- Born: 24 September 1985 (age 40)
- Education: University of Queensland
- Occupation: Reporter
- Years active: 2008–present
- Employer(s): Nine News Queensland (2008–2011) Sky News Australia (2011–2016) Seven News Sydney (2016–2021) Sunrise (occasional appearances, 2017–2021) LeadStory (2021–present)
- Known for: Journalism
- Website: Cameron Price profile

= Cameron Price =

Australian journalist (born 1985)

Cameron Price (born 24 September 1985) is an Australian journalist who is the co-founder and CEO of LeadStory.

He was formerly a Sydney reporter for Sky News Australia, a Brisbane reporter for Nine News, a Sydney reporter for Seven News', and an occasional reporter for Sunrise.

== Career ==
Price obtained a Bachelor of Journalism from the University of Queensland and early in his career worked as a reporter for WIN Television in Toowoomba as well as Nine News in Brisbane.

In 2011 Price was nominated for the Walkley Young Australian Journalist of the Year award.

_Material provided_.
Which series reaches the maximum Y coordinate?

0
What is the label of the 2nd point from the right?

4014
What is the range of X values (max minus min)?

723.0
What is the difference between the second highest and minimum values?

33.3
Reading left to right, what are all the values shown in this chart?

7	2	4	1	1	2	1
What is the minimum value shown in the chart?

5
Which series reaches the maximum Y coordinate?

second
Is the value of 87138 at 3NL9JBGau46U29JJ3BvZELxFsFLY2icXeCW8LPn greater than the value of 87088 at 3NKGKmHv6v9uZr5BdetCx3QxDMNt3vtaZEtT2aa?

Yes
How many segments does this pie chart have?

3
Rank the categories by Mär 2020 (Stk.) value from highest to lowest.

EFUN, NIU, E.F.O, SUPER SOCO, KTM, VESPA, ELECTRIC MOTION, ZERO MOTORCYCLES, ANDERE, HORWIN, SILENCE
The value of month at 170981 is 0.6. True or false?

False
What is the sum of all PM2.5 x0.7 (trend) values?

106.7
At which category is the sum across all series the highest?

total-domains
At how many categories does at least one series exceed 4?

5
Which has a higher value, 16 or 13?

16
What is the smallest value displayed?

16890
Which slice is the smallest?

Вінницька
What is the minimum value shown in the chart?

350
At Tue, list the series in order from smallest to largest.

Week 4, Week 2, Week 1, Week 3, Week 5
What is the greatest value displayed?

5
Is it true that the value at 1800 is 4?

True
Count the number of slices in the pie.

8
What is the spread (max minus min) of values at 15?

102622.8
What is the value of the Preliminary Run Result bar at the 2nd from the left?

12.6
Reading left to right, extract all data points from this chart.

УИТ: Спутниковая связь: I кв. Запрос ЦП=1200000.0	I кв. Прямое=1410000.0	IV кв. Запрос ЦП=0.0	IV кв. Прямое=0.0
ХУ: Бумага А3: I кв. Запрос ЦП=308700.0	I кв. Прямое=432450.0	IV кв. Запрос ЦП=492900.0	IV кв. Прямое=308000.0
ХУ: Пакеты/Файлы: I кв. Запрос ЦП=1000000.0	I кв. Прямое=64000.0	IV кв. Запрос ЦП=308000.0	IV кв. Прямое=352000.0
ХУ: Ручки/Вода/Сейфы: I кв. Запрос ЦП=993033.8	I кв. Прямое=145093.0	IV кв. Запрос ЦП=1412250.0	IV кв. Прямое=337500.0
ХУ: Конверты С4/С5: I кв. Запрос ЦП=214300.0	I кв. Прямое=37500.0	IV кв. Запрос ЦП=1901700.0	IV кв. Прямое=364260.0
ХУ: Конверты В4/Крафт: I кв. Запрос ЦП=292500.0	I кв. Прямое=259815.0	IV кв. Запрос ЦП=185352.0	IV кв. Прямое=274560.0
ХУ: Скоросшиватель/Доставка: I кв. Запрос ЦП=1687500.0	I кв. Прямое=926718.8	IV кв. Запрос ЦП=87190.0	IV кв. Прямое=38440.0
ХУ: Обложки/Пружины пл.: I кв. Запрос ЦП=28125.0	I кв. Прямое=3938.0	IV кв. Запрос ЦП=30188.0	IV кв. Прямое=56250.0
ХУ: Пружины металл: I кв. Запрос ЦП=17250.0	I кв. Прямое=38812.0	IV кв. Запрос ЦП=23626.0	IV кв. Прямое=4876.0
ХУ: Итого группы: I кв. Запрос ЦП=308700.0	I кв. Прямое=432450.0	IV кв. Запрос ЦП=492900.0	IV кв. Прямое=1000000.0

_Work task A_.
Answer from the Cameron Price profile, one line each:
(i) What degree did Price obtain, and from which university?
(ii) For which award was Price nominated in 2011?
(iii) During which years did Price work for Sky News Australia?
_Work task B_. Using the dates in the Cameron Price profile, explain why it calls his Seven News Sydney work a former role. Answer in one to three sentences.
_Work task C_. Carry on the Cameron Price profile from the sentence about his 2011 Walkley nomination.

_Answer box A_.
(i) A Bachelor of Journalism from the University of Queensland.
(ii) The Walkley Young Australian Journalist of the Year award.
(iii) 2011–2016.

_Answer box B_. The employer list shows Price at Seven News Sydney from 2016 to 2021, so that role has ended. From 2021 to the present he has been with LeadStory, where the profile says he is the co-founder and CEO.

_Answer box C_.
His career at Nine News Queensland came to a controversial end, when he was sacked along with two others for his involvement in the faking of a live news cross during a news bulletin. The event which became known as "choppergate" saw news presenter Eva Milic cross to Price who was in a helicopter reported to be "near Beerwah", however it later emerged the helicopter was on a Nine Network helipad in Mt Coot-Tha 90 kilometres away. Price began legal action against Nine, however the two parties settled out of court. Price had been due to move to Sydney to take up a position with the Nine Network in the week he was sacked.

Price then joined Sky News in 2011 as a producer, before accepting a role as on-air Sydney reporter. Price left Sky News in April 2016 and the following month joined Seven News as a reporter. He also occasionally filed reports for Sunrise. Price left Seven in June 2021, and co-founded LeadStory in the same month. LeadStory launched in September 2021.